--- Records to process Enclosed Below ---
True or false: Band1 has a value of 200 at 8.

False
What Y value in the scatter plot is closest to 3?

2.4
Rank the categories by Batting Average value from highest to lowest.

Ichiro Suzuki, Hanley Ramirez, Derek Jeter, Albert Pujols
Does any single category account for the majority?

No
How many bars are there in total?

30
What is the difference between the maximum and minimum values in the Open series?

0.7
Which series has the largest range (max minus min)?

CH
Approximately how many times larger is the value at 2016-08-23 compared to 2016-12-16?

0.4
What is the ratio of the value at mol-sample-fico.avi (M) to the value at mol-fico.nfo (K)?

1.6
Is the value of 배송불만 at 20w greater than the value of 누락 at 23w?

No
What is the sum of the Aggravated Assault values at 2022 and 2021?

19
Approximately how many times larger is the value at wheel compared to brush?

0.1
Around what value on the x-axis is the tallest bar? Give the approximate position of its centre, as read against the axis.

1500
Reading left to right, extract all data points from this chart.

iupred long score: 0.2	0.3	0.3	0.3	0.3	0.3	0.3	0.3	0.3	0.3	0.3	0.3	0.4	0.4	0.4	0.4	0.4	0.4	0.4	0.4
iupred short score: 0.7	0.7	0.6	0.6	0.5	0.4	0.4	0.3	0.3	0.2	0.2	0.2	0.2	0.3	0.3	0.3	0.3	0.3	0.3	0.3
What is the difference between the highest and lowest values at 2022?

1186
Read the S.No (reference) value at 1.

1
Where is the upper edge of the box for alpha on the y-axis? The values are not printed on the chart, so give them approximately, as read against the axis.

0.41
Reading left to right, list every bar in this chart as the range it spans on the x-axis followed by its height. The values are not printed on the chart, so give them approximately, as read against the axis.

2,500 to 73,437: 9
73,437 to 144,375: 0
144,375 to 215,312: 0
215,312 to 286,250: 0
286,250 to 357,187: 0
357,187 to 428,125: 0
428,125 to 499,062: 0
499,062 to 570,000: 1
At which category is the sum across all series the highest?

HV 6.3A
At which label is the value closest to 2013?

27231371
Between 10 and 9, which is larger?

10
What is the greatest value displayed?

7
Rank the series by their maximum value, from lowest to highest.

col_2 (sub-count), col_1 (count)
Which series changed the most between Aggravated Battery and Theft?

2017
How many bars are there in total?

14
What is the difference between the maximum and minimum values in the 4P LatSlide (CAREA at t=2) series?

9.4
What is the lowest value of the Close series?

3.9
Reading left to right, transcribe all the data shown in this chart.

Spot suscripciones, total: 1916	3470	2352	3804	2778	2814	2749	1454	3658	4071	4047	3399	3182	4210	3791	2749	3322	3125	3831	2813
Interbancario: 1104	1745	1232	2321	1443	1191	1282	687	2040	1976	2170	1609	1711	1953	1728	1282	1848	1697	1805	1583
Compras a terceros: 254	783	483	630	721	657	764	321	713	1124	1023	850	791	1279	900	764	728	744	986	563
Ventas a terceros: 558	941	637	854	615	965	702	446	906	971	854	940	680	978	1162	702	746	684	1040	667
--- End of Enclosed Records to process ---
Task prompt ->
Copy all of the rows above verbatim, line for line and in the same order.

Response below ->
True or false: Band1 has a value of 200 at 8.

False
What Y value in the scatter plot is closest to 3?

2.4
Rank the categories by Batting Average value from highest to lowest.

Ichiro Suzuki, Hanley Ramirez, Derek Jeter, Albert Pujols
Does any single category account for the majority?

No
How many bars are there in total?

30
What is the difference between the maximum and minimum values in the Open series?

0.7
Which series has the largest range (max minus min)?

CH
Approximately how many times larger is the value at 2016-08-23 compared to 2016-12-16?

0.4
What is the ratio of the value at mol-sample-fico.avi (M) to the value at mol-fico.nfo (K)?

1.6
Is the value of 배송불만 at 20w greater than the value of 누락 at 23w?

No
What is the sum of the Aggravated Assault values at 2022 and 2021?

19
Approximately how many times larger is the value at wheel compared to brush?

0.1
Around what value on the x-axis is the tallest bar? Give the approximate position of its centre, as read against the axis.

1500
Reading left to right, extract all data points from this chart.

iupred long score: 0.2	0.3	0.3	0.3	0.3	0.3	0.3	0.3	0.3	0.3	0.3	0.3	0.4	0.4	0.4	0.4	0.4	0.4	0.4	0.4
iupred short score: 0.7	0.7	0.6	0.6	0.5	0.4	0.4	0.3	0.3	0.2	0.2	0.2	0.2	0.3	0.3	0.3	0.3	0.3	0.3	0.3
What is the difference between the highest and lowest values at 2022?

1186
Read the S.No (reference) value at 1.

1
Where is the upper edge of the box for alpha on the y-axis? The values are not printed on the chart, so give them approximately, as read against the axis.

0.41
Reading left to right, list every bar in this chart as the range it spans on the x-axis followed by its height. The values are not printed on the chart, so give them approximately, as read against the axis.

2,500 to 73,437: 9
73,437 to 144,375: 0
144,375 to 215,312: 0
215,312 to 286,250: 0
286,250 to 357,187: 0
357,187 to 428,125: 0
428,125 to 499,062: 0
499,062 to 570,000: 1
At which category is the sum across all series the highest?

HV 6.3A
At which label is the value closest to 2013?

27231371
Between 10 and 9, which is larger?

10
What is the greatest value displayed?

7
Rank the series by their maximum value, from lowest to highest.

col_2 (sub-count), col_1 (count)
Which series changed the most between Aggravated Battery and Theft?

2017
How many bars are there in total?

14
What is the difference between the maximum and minimum values in the 4P LatSlide (CAREA at t=2) series?

9.4
What is the lowest value of the Close series?

3.9
Reading left to right, transcribe all the data shown in this chart.

Spot suscripciones, total: 1916	3470	2352	3804	2778	2814	2749	1454	3658	4071	4047	3399	3182	4210	3791	2749	3322	3125	3831	2813
Interbancario: 1104	1745	1232	2321	1443	1191	1282	687	2040	1976	2170	1609	1711	1953	1728	1282	1848	1697	1805	1583
Compras a terceros: 254	783	483	630	721	657	764	321	713	1124	1023	850	791	1279	900	764	728	744	986	563
Ventas a terceros: 558	941	637	854	615	965	702	446	906	971	854	940	680	978	1162	702	746	684	1040	667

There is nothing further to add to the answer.